On Tue, May 17, 2022 at 4:30 AM Wei Zhang <[email protected]> wrote:
>
> > Please don't top-post. From https://people.kernel.org/tglx/notes-about-netiquette:
>
> Ah, I didn't know this should be avoided. Thanks for the info!
>
> > My preference would be to find a more complete, KVM-specific solution. The
> > profiling stuff seems like it's a dead end, i.e. will always be flawed in some
> > way. If this cleanup didn't require a new hypercall then I wouldn't care, but
> > I don't love having to extend KVM's guest/host ABI for something that ideally
> > will become obsolete sooner than later.
>
> I also feel that adding a new hypercall is too much here. A
> KVM-specific solution is definitely better, and the eBPF based
> approach you mentioned sounds like the ultimate solution (at least for
> inspecting exit reasons).
>
> +Suleiman What do you think? The on-going work Sean described sounds
> promising, perhaps we should put this patch aside for the time being.

I'm ok with that.
That said, the advantage of the current solution is that it already
exists and is very easy to use, by anyone, without having to write any
code. The proposed solution doesn't sound like it will be as easy.

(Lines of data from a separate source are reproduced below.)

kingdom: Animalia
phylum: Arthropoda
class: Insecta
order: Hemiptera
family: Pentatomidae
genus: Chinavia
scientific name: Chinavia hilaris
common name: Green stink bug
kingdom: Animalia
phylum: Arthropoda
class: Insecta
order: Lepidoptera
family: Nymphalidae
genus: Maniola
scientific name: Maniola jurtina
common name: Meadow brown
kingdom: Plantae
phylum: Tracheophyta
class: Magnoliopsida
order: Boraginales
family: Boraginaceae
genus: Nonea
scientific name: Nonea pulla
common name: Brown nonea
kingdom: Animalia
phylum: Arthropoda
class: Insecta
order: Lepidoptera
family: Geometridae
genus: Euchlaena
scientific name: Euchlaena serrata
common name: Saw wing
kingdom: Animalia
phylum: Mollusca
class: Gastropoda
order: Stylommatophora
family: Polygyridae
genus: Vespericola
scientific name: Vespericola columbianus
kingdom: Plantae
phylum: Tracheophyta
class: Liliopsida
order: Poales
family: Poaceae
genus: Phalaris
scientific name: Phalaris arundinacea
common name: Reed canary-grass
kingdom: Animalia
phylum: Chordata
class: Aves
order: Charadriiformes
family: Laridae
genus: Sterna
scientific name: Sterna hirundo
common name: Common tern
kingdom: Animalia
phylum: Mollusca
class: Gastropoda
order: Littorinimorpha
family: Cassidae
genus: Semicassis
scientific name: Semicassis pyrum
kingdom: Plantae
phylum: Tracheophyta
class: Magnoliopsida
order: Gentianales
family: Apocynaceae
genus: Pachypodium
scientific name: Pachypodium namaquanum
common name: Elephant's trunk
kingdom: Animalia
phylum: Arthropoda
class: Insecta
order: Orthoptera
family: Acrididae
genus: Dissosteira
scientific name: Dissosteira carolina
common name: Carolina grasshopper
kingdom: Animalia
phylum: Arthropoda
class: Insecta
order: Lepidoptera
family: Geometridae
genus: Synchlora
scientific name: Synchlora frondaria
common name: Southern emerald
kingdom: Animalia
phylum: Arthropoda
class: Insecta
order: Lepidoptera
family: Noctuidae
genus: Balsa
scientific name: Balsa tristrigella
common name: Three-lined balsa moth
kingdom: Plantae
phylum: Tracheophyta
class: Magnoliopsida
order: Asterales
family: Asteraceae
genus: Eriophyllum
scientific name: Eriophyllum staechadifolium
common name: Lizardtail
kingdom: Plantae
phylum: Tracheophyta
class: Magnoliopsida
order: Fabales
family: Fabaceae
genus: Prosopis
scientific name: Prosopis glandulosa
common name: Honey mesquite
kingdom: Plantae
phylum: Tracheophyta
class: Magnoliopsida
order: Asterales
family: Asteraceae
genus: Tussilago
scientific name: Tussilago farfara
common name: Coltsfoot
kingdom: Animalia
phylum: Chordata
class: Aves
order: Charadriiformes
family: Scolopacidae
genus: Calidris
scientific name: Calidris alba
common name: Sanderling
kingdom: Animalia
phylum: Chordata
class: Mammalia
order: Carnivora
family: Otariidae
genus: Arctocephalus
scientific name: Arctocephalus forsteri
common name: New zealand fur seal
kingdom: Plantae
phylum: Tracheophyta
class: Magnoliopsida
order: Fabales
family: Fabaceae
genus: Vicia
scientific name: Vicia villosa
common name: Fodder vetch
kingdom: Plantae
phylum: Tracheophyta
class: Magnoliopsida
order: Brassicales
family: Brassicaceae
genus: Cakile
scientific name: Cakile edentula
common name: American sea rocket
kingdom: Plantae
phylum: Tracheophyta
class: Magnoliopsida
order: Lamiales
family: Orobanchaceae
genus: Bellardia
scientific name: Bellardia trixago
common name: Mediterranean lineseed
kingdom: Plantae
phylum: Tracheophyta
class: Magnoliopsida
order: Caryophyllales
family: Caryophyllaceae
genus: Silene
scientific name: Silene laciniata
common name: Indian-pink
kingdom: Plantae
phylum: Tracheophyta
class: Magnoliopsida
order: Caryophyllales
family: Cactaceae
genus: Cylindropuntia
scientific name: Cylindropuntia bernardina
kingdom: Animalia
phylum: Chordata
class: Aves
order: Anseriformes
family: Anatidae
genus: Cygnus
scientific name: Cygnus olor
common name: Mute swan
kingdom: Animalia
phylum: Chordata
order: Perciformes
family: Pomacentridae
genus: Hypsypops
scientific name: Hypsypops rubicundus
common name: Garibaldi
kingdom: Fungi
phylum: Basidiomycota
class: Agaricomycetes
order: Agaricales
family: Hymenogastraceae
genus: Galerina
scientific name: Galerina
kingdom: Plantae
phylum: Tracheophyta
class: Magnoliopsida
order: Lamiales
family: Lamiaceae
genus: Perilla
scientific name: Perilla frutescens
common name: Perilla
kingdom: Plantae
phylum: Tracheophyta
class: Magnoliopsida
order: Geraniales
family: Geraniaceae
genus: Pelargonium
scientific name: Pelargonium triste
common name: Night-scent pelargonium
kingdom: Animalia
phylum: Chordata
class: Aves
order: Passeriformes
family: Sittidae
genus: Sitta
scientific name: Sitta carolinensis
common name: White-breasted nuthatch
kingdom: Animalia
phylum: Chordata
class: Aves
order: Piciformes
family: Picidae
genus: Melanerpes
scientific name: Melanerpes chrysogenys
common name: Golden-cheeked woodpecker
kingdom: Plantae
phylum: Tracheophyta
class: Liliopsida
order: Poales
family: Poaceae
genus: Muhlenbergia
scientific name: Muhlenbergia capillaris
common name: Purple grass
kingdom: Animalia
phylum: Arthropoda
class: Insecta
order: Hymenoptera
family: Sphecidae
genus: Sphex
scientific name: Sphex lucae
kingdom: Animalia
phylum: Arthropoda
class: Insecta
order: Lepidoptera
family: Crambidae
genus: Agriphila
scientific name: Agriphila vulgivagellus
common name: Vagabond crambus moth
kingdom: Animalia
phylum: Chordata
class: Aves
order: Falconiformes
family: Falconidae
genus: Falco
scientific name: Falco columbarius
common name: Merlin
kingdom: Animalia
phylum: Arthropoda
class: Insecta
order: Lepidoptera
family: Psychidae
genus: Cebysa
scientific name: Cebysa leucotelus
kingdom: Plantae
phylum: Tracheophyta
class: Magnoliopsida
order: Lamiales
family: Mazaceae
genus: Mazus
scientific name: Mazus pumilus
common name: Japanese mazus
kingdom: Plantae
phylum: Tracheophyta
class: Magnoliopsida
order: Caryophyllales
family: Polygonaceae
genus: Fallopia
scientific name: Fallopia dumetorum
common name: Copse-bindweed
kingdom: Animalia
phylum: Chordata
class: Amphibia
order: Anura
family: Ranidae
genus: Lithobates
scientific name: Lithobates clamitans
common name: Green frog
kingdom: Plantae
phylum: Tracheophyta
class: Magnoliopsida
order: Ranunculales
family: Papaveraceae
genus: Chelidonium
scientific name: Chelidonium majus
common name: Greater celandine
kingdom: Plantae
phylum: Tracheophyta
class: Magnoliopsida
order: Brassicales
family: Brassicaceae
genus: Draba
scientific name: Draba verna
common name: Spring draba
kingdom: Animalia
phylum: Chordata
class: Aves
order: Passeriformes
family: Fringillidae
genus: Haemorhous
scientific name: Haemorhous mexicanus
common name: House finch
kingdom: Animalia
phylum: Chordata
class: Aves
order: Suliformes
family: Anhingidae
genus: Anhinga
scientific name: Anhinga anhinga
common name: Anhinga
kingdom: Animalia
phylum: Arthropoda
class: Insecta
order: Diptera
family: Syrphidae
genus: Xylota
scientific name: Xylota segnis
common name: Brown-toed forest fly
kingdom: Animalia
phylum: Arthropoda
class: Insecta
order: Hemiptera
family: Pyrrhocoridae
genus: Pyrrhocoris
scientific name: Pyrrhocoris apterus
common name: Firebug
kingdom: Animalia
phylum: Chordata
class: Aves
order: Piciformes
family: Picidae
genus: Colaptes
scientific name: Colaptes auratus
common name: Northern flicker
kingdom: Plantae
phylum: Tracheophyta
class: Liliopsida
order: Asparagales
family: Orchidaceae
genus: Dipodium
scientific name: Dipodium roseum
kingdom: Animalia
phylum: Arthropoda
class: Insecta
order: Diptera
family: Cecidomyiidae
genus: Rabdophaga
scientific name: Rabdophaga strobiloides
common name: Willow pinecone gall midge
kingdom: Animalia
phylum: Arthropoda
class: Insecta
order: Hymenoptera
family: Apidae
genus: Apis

Regarding the earlier question about wanting to know which
instructions trigger exits, most times I've needed to get exit
profiles, I actually wanted to know where the guest was at the time of
the exit, regardless of who triggered the exit.

-- Suleiman

2022-05-18 15:36:41

by Sean Christopherson

[permalink] [raw]
Subject: Re: [PATCH 0/2] KVM: x86: Fix incorrect VM-exit profiling

On Wed, May 18, 2022, Suleiman Souhlal wrote:
> On Tue, May 17, 2022 at 4:30 AM Wei Zhang <[email protected]> wrote:
> >
> > > Please don't top-post. From https://people.kernel.org/tglx/notes-about-netiquette:
> >
> > Ah, I didn't know this should be avoided. Thanks for the info!
> >
> > > My preference would be to find a more complete, KVM-specific solution. The
> > > profiling stuff seems like it's a dead end, i.e. will always be flawed in some
> > > way. If this cleanup didn't require a new hypercall then I wouldn't care, but
> > > I don't love having to extend KVM's guest/host ABI for something that ideally
> > > will become obsolete sooner than later.
> >
> > I also feel that adding a new hypercall is too much here. A
> > KVM-specific solution is definitely better, and the eBPF based
> > approach you mentioned sounds like the ultimate solution (at least for
> > inspecting exit reasons).
> >
> > +Suleiman What do you think? The on-going work Sean described sounds
> > promising, perhaps we should put this patch aside for the time being.
>
> I'm ok with that.
> That said, the advantage of the current solution is that it already
> exists and is very easy to use, by anyone, without having to write any
> code. The proposed solution doesn't sound like it will be as easy.

My goal/hope is to make the eBPF approach just as easy by providing/building a
library of KVM eBPF programs in tools/ so that doing common things like profiling
VM-Exits doesn't require reinventing the wheel. And those programs could be used
(and thus implicitly tested) by KVM selftests to verify the kernel functionality.